* [WORK TO COMPLETE] Write out every line of the records below again word for word, omitting the pictures.

[Data visualization images]
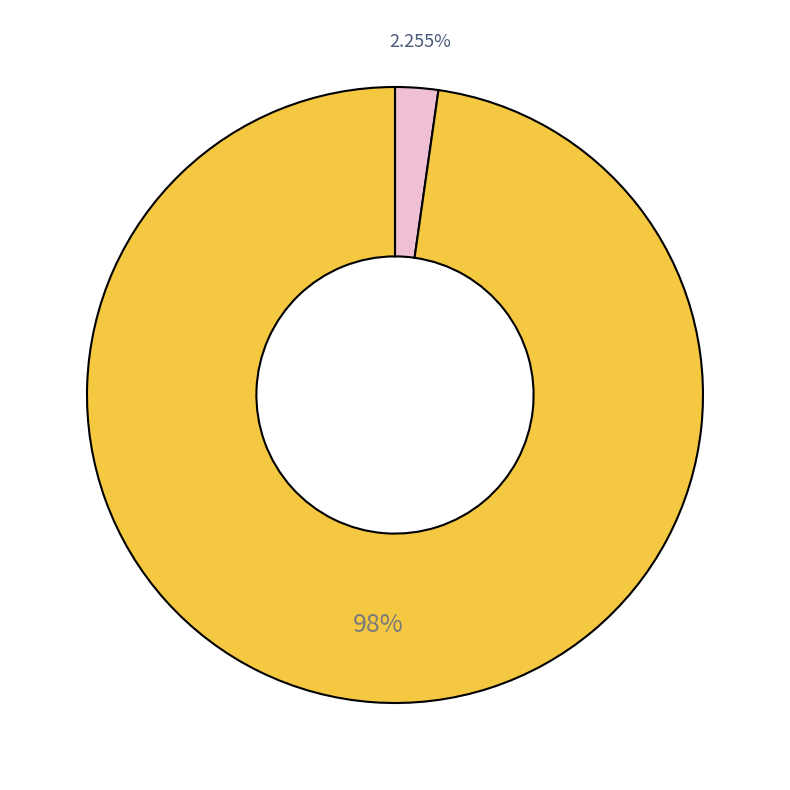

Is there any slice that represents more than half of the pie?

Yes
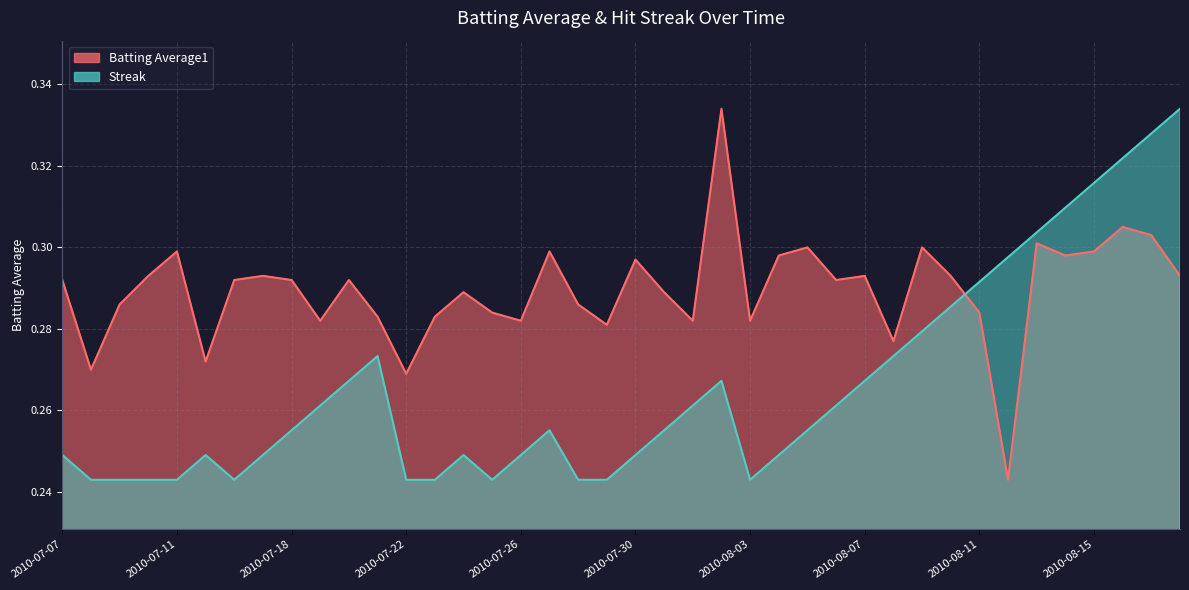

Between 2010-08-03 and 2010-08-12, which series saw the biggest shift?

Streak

* [SOLUTION]
Is there any slice that represents more than half of the pie?

Yes

Between 2010-08-03 and 2010-08-12, which series saw the biggest shift?

Streak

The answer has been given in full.